What to produce
Copy out the material below with each "bamboe" swapped for "bamboo" and every other word unchanged. Leave the pictures out.
-.-.-
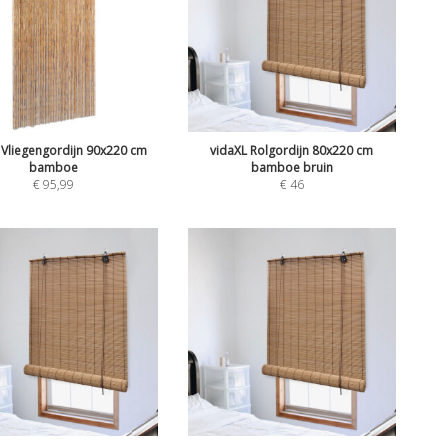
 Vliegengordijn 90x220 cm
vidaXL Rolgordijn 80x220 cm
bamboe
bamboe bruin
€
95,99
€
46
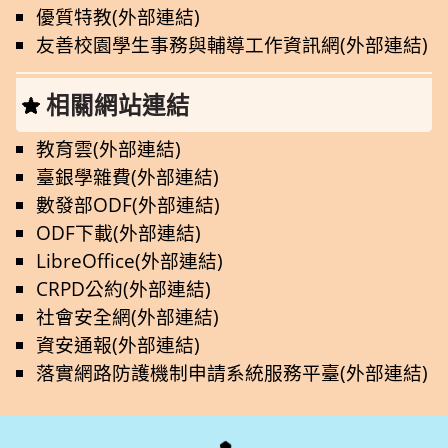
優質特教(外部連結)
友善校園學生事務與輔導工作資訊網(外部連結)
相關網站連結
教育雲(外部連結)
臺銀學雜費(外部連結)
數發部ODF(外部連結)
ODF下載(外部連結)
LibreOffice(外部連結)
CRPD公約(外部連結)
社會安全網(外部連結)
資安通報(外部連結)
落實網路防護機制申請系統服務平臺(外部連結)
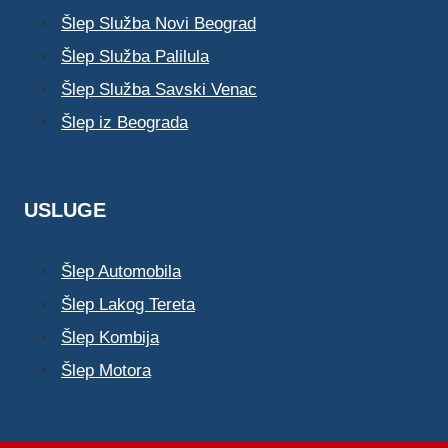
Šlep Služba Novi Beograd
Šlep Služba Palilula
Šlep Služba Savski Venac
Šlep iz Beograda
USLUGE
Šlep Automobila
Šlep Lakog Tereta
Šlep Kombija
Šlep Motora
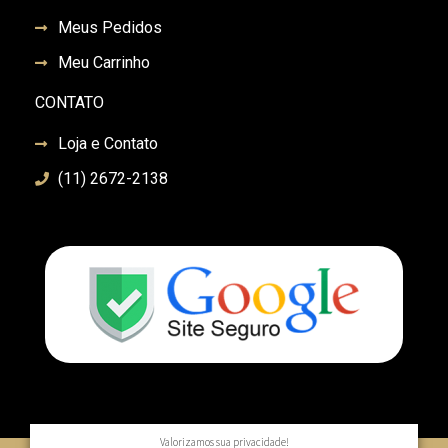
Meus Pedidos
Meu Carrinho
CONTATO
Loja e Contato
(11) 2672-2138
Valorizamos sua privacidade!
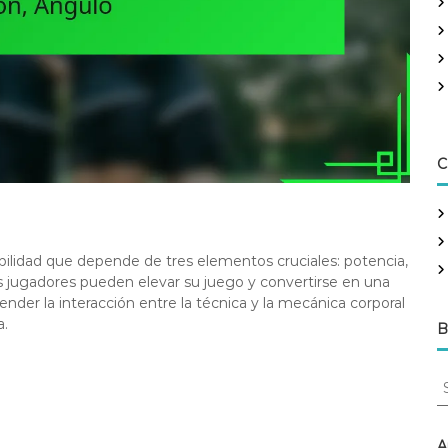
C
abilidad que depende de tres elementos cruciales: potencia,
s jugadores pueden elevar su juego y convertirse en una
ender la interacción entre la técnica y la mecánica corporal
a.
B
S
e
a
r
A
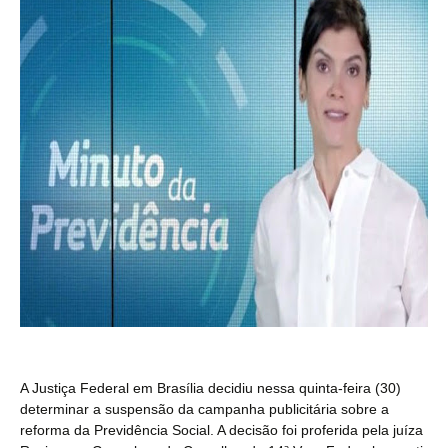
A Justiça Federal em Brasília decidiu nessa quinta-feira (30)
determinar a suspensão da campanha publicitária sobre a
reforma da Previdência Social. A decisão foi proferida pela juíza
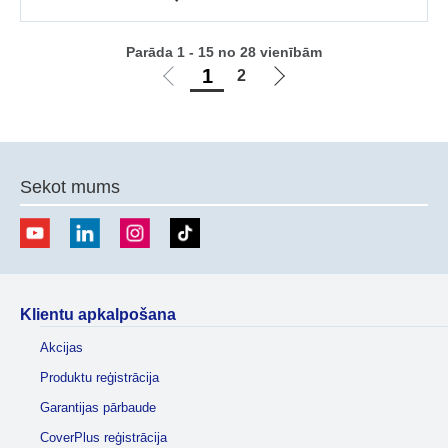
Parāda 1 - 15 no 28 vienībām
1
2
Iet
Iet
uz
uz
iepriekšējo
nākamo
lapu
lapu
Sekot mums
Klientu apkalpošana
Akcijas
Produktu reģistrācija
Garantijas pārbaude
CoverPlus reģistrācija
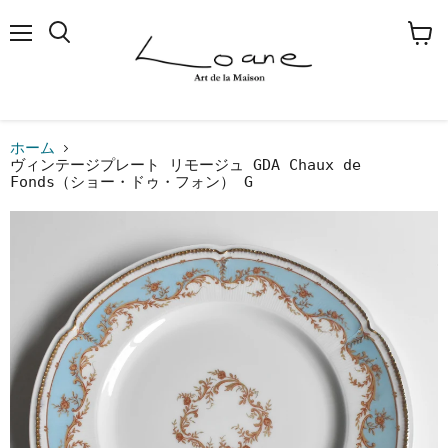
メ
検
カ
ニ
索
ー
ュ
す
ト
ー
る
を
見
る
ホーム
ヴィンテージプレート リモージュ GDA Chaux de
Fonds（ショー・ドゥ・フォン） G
-.-.-
Written response
 Vliegengordijn 90x220 cm
vidaXL Rolgordijn 80x220 cm
bamboo
bamboo bruin
€
95,99
€
46
優質特教(外部連結)
友善校園學生事務與輔導工作資訊網(外部連結)
相關網站連結
教育雲(外部連結)
臺銀學雜費(外部連結)
數發部ODF(外部連結)
ODF下載(外部連結)
LibreOffice(外部連結)
CRPD公約(外部連結)
社會安全網(外部連結)
資安通報(外部連結)
落實網路防護機制申請系統服務平臺(外部連結)
Šlep Služba Novi Beograd
Šlep Služba Palilula
Šlep Služba Savski Venac
Šlep iz Beograda
USLUGE
Šlep Automobila
Šlep Lakog Tereta
Šlep Kombija
Šlep Motora
Meus Pedidos
Meu Carrinho
CONTATO
Loja e Contato
(11) 2672-2138
Valorizamos sua privacidade!
C
abilidad que depende de tres elementos cruciales: potencia,
s jugadores pueden elevar su juego y convertirse en una
ender la interacción entre la técnica y la mecánica corporal
a.
B
S
e
a
r
A
A Justiça Federal em Brasília decidiu nessa quinta-feira (30)
determinar a suspensão da campanha publicitária sobre a
reforma da Previdência Social. A decisão foi proferida pela juíza
Parāda 1 - 15 no 28 vienībām
1
2
Iet
Iet
uz
uz
iepriekšējo
nākamo
lapu
lapu
Sekot mums
Klientu apkalpošana
Akcijas
Produktu reģistrācija
Garantijas pārbaude
CoverPlus reģistrācija
メ
検
カ
ニ
索
ー
ュ
す
ト
ー
る
を
見
る
ホーム
ヴィンテージプレート リモージュ GDA Chaux de
Fonds（ショー・ドゥ・フォン） G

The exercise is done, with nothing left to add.